Week 5: Bring Bamboo to Lunch!

Rejected!

Rejected!

Week 5:

-5 Lids

-3 food containers (1 hummus, 2 take out indian food)

-2 Container Seals (from hummus and earth balance? It becomes hard to tell)

-3 Films

-2 Frozen Fruit Bags

-2 Toothbrushes

-2 Toothbrush packages

-1 Graham Cracker Wrapper

-1 Bubble Wrap Envelope

-1 Simply Orange Juice Bottle

-1 Chocolate Wrapper

-1 Hair Brush Package

-1 Potato Bag (the only way we could buy organic…)

-1 Tortilla Bag

-1 Bread Bag

-1 Brown Sugar Bag

-1 Large Tetra Pak (almond milk)

-1 Tempeh Package

-1 Dehydrated Dog Food Bag

-1 Spice Lid

-Film seal from Hummus Package

-Pill Package

-Seal from Nyquil

Another week, another pile.  This one looks smaller than average, a promising start to our second month.   Yet this pile, however small, is adding up to a big realization of how extensive our footprint is on this planet. We find ourselves thinking much more about our consumer choices knowing that we have to keep it with us until the end of the year.  We are no longer making excuses for the things we buy (Ok, we excused the OJ this week because Brandon was sick… there are still excuses, but we recognize them for what they are: areas for improvement).  If it is wrapped in plastic, we hem and haw over the pros and cons to buying it.  We know we cannot live without plastic, nor do we plan to or want to, but these plastic piles are making us think long and hard about what plastics we could be avoiding.

This week we want to feature one of our favorite plastic-reducing tools: To-Go-Ware Utensils!

IMG_5323

Easy to carry and beautiful to boot, these utensils make a great lightweight addition to any lunch bag, purse, or backpack. Each set of utensils comes with a fork, spoon, knife and chopsticks. They are made from a high-quality sustainable bamboo, which is very durable and doesn’t stain or absorb flavors. They also have a food-safe oil finish so they can look sleek without any chemical additives.

If carrying around your own place-setting seems a bit odd, the company does you a favor and puts them all in an easy to carry case with a handy carabiner. Even the utensil package sports a sustainable drive, being made from recycled PET bottles itself! Indeed, when it comes down to lunch time nothing turns more heads in curiosity then when you whip out a bamboo spoon before you dive into soup in a mason jar.

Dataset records
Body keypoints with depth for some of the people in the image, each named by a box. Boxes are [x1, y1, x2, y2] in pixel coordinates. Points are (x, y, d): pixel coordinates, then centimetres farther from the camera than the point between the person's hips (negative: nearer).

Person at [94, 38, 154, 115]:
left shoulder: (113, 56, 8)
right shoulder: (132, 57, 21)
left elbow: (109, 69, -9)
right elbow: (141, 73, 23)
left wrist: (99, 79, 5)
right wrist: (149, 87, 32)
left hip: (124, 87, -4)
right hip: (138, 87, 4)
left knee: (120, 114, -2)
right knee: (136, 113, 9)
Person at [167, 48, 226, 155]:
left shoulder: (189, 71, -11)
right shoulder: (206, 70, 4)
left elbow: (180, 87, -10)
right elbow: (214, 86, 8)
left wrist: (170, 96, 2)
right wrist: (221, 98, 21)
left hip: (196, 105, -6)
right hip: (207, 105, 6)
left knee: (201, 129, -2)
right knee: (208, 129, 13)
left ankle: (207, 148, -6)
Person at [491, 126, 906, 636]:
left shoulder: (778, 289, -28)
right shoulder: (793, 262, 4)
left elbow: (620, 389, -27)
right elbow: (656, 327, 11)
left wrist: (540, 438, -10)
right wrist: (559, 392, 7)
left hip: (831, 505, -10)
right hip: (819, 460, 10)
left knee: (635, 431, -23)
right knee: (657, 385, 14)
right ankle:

--

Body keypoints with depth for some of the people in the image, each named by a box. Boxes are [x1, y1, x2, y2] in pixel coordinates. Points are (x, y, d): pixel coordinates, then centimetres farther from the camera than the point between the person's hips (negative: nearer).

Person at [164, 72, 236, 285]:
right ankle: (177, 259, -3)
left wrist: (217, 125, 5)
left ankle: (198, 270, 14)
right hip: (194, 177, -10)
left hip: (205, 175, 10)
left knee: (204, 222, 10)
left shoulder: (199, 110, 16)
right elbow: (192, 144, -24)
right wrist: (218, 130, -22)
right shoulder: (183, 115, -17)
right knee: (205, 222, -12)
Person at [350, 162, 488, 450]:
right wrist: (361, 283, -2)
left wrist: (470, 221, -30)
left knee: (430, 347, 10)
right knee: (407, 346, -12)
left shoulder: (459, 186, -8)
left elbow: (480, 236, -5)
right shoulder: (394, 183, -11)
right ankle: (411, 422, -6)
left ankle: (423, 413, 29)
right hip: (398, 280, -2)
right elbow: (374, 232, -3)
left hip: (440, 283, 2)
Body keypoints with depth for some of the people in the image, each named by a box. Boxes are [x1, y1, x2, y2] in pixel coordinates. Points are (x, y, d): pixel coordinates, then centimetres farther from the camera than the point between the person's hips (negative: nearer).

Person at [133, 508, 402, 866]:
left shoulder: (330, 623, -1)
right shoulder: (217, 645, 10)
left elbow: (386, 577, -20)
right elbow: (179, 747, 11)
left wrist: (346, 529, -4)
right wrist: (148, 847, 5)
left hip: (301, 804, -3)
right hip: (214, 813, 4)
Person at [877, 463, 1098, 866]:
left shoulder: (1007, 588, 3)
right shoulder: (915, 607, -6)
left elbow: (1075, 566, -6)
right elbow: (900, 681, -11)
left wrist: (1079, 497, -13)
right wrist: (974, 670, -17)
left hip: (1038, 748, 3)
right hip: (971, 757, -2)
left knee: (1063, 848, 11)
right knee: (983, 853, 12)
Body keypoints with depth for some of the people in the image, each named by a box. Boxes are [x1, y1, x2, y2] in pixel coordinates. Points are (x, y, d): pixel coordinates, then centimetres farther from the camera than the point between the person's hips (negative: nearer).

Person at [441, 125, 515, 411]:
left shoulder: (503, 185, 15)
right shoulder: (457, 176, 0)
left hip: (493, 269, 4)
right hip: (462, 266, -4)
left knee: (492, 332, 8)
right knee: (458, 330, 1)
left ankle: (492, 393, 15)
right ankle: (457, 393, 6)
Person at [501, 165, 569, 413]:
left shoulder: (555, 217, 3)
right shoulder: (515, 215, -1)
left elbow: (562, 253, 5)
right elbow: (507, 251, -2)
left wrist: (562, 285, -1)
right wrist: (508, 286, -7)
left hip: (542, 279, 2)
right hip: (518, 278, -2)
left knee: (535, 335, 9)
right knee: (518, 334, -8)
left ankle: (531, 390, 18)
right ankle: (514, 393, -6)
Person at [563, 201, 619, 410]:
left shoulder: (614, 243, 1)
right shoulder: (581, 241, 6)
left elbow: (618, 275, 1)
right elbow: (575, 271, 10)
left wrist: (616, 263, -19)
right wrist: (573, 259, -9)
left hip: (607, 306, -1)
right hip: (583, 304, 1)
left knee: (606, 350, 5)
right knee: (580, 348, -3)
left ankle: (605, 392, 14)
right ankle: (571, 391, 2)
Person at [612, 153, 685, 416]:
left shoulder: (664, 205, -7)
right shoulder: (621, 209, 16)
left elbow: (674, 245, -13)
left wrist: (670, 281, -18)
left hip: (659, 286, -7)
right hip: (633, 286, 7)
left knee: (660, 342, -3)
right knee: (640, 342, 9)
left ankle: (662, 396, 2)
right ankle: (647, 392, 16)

* [PROBLEM SET]
- A) Condense the paragraph of the plastic-pile post that begins "Easy to carry and beautiful to boot" into a short bulleted list of its main facts.
- B) In one to three sentences, explain why the writers of the plastic-pile post say they now think much more about their consumer choices.
- C) According to the plastic-pile post, what is the package for the To-Go-Ware utensils made from?
These records have no connection to the plastic-pile post.

* [EXPECTED OUTPUTS]
- A)
- Lightweight and easy to carry in a lunch bag, purse, or backpack
- Each set includes a fork, spoon, knife, and chopsticks
- Made from high-quality, durable, sustainable bamboo that doesn't stain or absorb flavors
- Finished with a food-safe oil, without chemical additives

- B) They know they have to keep their plastic with them until the end of the year. That knowledge makes them think much more about what they buy.

- C) Recycled PET bottles.